Could you copy every line of the records below word for word, omitting the pictures?

=== Bounding box coordinate data ===
=== Begin Enclosure ===
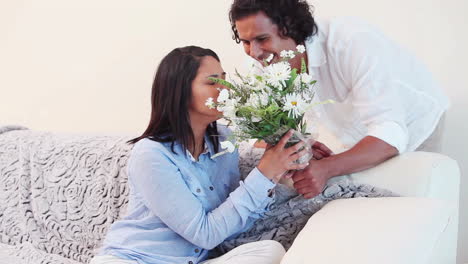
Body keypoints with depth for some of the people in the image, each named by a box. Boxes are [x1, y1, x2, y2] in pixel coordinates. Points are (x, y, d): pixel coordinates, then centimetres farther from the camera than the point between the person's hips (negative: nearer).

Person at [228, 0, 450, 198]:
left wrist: (326, 169, -54)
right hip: (364, 142, 5)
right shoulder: (275, 63, -17)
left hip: (414, 131, -5)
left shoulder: (352, 42, -37)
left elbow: (390, 135, -42)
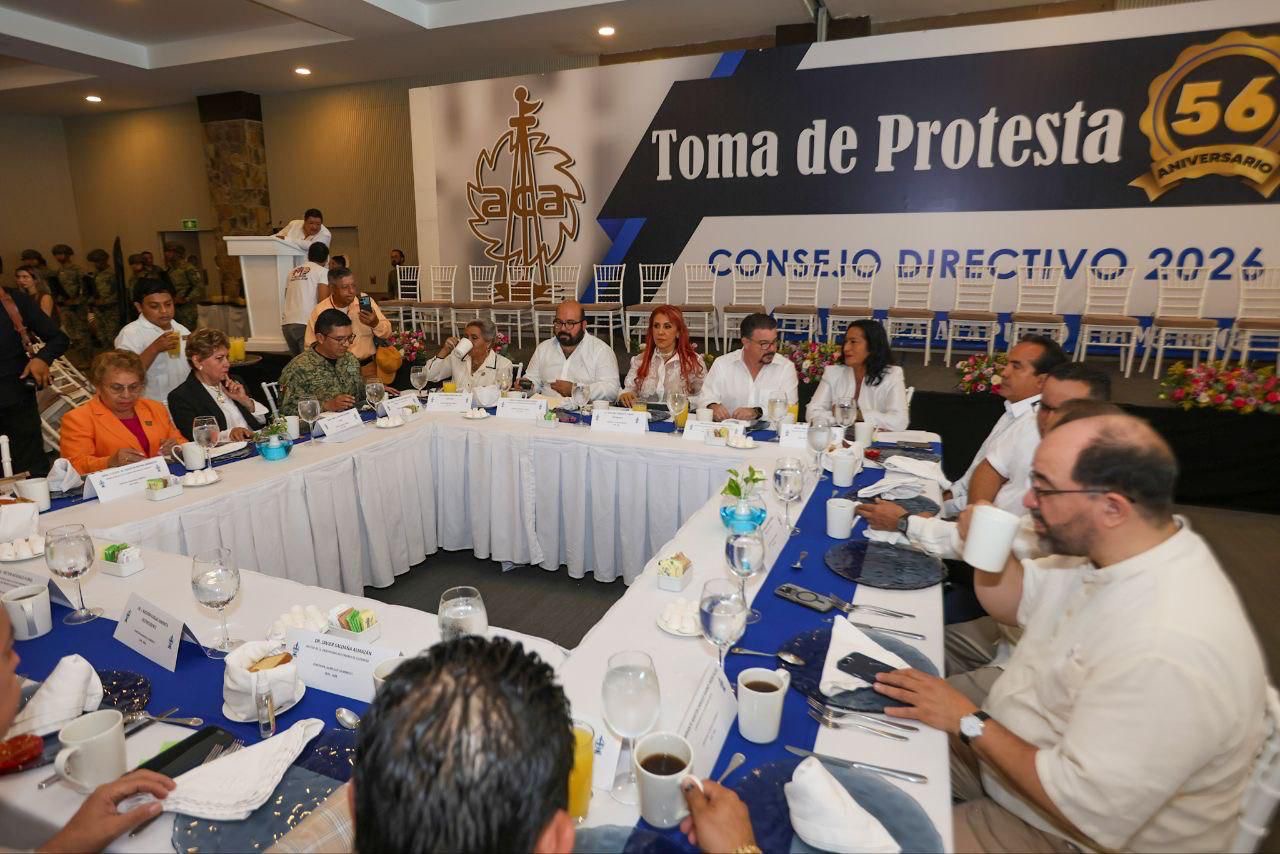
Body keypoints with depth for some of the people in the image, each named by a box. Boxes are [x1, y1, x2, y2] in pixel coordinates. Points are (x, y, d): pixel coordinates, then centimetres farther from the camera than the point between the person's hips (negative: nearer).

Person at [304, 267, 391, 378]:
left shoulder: (365, 301, 1)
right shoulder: (319, 311, -1)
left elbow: (387, 332, 4)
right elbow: (311, 347, 5)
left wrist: (375, 324, -17)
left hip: (367, 367, 1)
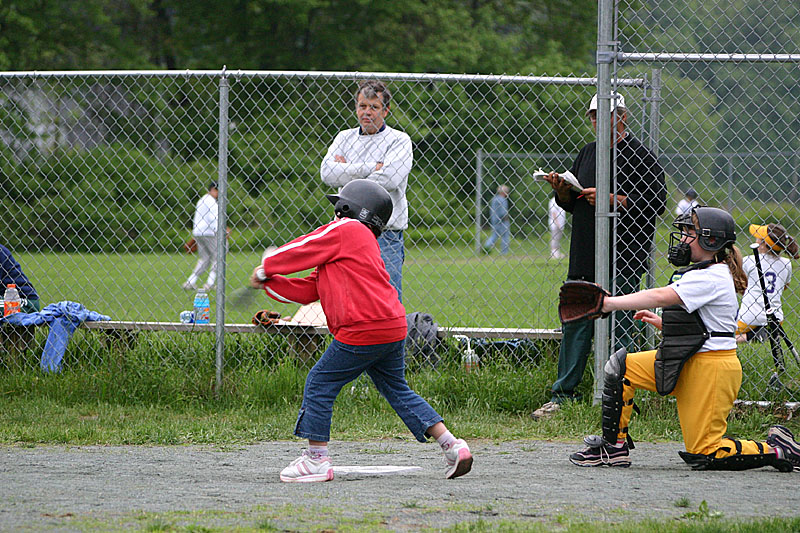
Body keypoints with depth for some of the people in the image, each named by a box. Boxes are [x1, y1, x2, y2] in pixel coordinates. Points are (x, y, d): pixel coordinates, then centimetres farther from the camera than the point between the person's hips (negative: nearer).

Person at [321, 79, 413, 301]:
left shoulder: (398, 140, 3)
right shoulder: (345, 137, 15)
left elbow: (389, 179, -15)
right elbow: (327, 173, -2)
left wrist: (347, 171, -4)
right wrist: (372, 168, -9)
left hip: (384, 239, -4)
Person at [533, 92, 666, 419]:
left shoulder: (639, 156, -5)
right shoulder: (588, 153, 17)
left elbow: (656, 203, -13)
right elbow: (572, 205, 23)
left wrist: (611, 200, -17)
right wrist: (563, 192, 1)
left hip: (623, 260, -7)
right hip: (584, 258, 7)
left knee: (619, 333, -4)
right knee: (575, 326, 8)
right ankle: (563, 395, 13)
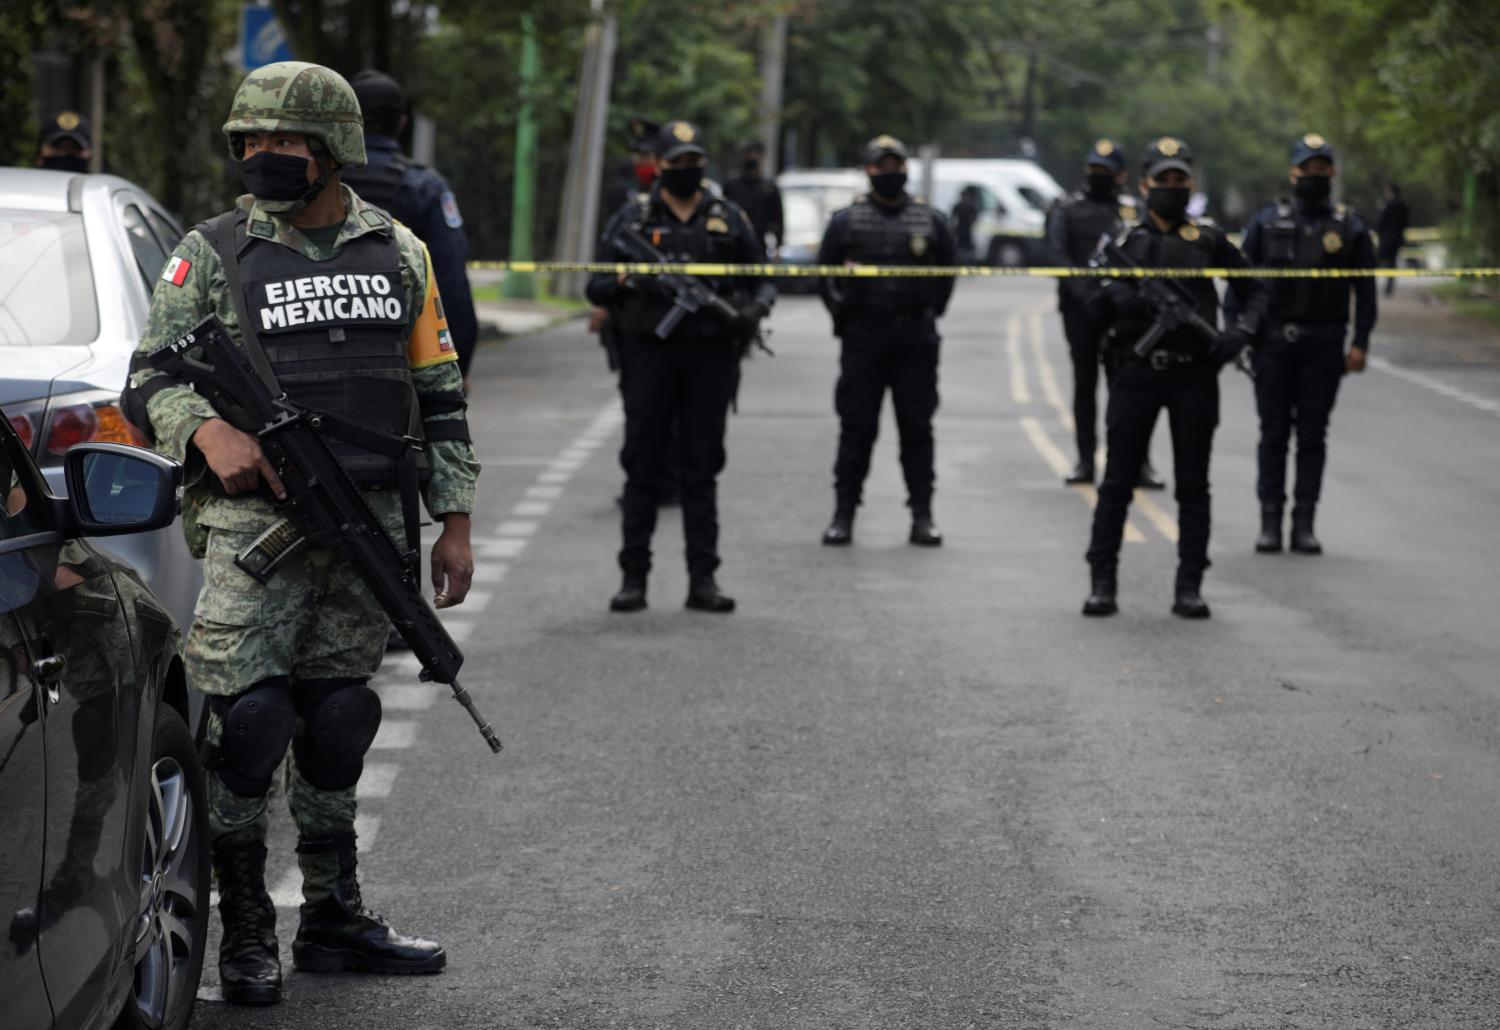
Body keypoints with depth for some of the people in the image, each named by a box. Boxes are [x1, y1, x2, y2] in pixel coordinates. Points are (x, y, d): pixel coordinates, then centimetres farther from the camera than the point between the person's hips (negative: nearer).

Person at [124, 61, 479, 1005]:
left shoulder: (400, 254, 10)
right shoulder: (211, 255, 1)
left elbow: (439, 395, 13)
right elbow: (151, 377, 0)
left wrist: (454, 522, 9)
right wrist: (209, 431, -22)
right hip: (253, 524, -3)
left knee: (337, 727, 10)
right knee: (249, 721, -10)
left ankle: (335, 918, 21)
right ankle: (246, 935, 1)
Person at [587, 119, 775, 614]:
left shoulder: (728, 218, 10)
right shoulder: (633, 217, 6)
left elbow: (762, 280, 14)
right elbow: (596, 286, 5)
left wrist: (756, 308, -8)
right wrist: (629, 281, -16)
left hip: (710, 356, 1)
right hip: (649, 353, -1)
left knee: (702, 471, 4)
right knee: (642, 467, 1)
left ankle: (703, 580, 6)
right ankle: (633, 577, 5)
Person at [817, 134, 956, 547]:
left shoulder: (931, 222, 7)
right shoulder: (846, 221, 4)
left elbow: (946, 274, 15)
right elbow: (825, 272, 9)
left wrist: (929, 317, 10)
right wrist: (844, 315, 6)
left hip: (916, 342, 1)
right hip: (863, 339, -1)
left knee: (917, 428, 4)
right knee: (856, 428, 0)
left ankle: (922, 516, 9)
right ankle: (843, 515, 5)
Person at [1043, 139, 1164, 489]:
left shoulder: (1134, 211, 13)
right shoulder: (1066, 210, 8)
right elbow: (1057, 254, -4)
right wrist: (1084, 290, -17)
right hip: (1080, 307, 0)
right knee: (1085, 384, 6)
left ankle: (1139, 463, -7)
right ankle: (1085, 461, 12)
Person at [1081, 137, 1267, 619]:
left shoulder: (1209, 240, 9)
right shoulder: (1123, 240, 8)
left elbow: (1254, 291, 14)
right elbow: (1098, 306, 2)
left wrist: (1242, 329, -5)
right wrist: (1117, 298, -21)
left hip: (1194, 376, 0)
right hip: (1135, 374, 0)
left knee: (1193, 486, 2)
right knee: (1116, 482, 1)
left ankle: (1189, 588, 6)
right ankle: (1102, 583, 7)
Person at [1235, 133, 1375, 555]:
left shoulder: (1350, 228, 6)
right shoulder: (1267, 222, 6)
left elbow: (1365, 290, 6)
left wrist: (1359, 344, -2)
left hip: (1323, 346, 0)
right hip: (1273, 342, 0)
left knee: (1312, 436, 3)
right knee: (1273, 434, 2)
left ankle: (1304, 524, 7)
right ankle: (1270, 522, 7)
=== End Enclosure ===
=== RESPONSE FOR THIS EXERCISE ===
Body keypoints with depth for some of the people in the image, each named by a box. Boxes are [x1, y1, x2, y2] in pixel coordinates. Points are (x, y, d): pixel coordinates, then centimetres farther from the camera than the point between the person's hips (negative: nearer).

Person at [228, 0, 450, 198]:
left wrist: (326, 169, -54)
right hip: (364, 142, 5)
right shoulder: (275, 63, -17)
left hip: (414, 131, -5)
left shoulder: (352, 42, -37)
left elbow: (390, 135, -42)
Body keypoints with depth for some of the people in the image, each named by a box. Boxes are [x1, y1, x2, y2] in pixel coordinates. Points are (x, y, d): pixel coordinates, then centimetres farther from the camera than the point between the person's hips (negative: nearer).

Person at [304, 267, 391, 378]:
left shoulder: (365, 301, 1)
right shoulder: (319, 311, -1)
left elbow: (387, 332, 4)
right elbow: (311, 347, 5)
left wrist: (375, 324, -17)
left hip: (367, 367, 1)
Body keypoints with depth for some of the people in the image, each named by a box. Boxes are [x1, y1, x2, y2] in pixel coordinates. Points are (x, y, d): pixel coordinates, then centimetres farther from the camera than the point between the person's hips (negative: nearer).

Person at [321, 79, 413, 301]:
left shoulder: (398, 140, 3)
right shoulder: (345, 137, 15)
left elbow: (389, 179, -15)
right elbow: (327, 173, -2)
left wrist: (347, 171, -4)
right wrist: (372, 168, -9)
left hip: (384, 239, -4)
Person at [533, 92, 666, 419]:
left shoulder: (639, 156, -5)
right shoulder: (588, 153, 17)
left elbow: (656, 203, -13)
right elbow: (572, 205, 23)
left wrist: (611, 200, -17)
right wrist: (563, 192, 1)
left hip: (623, 260, -7)
right hip: (584, 258, 7)
left knee: (619, 333, -4)
right knee: (575, 326, 8)
right ankle: (563, 395, 13)
Body keypoints with depth for some of the people in the image, each named by a box. Boxes are [x1, y1, x2, y2] in pixel coordinates. Points are (x, y, d): pixel coordinates, then centimetres farther from the camera than the point between the person's hips (negative: nearer).

Person at [124, 61, 479, 1005]:
left shoulder: (400, 254, 10)
right shoulder: (211, 255, 1)
left elbow: (439, 395, 13)
right elbow: (151, 377, 0)
left wrist: (454, 522, 9)
right wrist: (209, 431, -22)
right hip: (253, 524, -3)
left knee: (337, 727, 10)
right knee: (249, 721, -10)
left ankle: (335, 918, 21)
right ankle: (246, 935, 1)
Person at [587, 119, 775, 614]:
left shoulder: (728, 218, 10)
right shoulder: (633, 217, 6)
left elbow: (762, 280, 14)
right elbow: (596, 286, 5)
left wrist: (756, 308, -8)
right wrist: (629, 281, -16)
left hip: (710, 356, 1)
right hip: (649, 353, -1)
left knee: (702, 471, 4)
right knee: (642, 467, 1)
left ankle: (703, 580, 6)
right ankle: (633, 577, 5)
Person at [817, 134, 956, 547]:
left shoulder: (931, 222, 7)
right shoulder: (846, 221, 4)
left elbow: (946, 274, 15)
right elbow: (825, 272, 9)
left wrist: (929, 317, 10)
right wrist: (844, 315, 6)
left hip: (916, 342, 1)
right hip: (863, 339, -1)
left knee: (917, 428, 4)
right knee: (856, 428, 0)
left ankle: (922, 516, 9)
right ankle: (843, 515, 5)
Person at [1043, 139, 1164, 489]:
left shoulder: (1134, 211, 13)
right shoulder: (1066, 210, 8)
right elbow: (1057, 254, -4)
right wrist: (1084, 290, -17)
right hip: (1080, 307, 0)
right knee: (1085, 384, 6)
left ankle: (1139, 463, -7)
right ankle: (1085, 461, 12)
Person at [1081, 137, 1267, 619]:
left shoulder: (1209, 240, 9)
right shoulder: (1123, 240, 8)
left elbow: (1254, 291, 14)
right elbow: (1098, 306, 2)
left wrist: (1242, 329, -5)
right wrist: (1117, 298, -21)
left hip: (1194, 376, 0)
right hip: (1135, 374, 0)
left knee: (1193, 486, 2)
right knee: (1116, 482, 1)
left ankle: (1189, 588, 6)
right ankle: (1102, 583, 7)
Person at [1235, 133, 1375, 555]:
left shoulder: (1350, 228, 6)
right shoulder: (1267, 222, 6)
left elbow: (1365, 290, 6)
left wrist: (1359, 344, -2)
left hip: (1323, 346, 0)
right hip: (1273, 342, 0)
left knee: (1312, 436, 3)
right knee: (1273, 434, 2)
left ankle: (1304, 524, 7)
right ankle: (1270, 522, 7)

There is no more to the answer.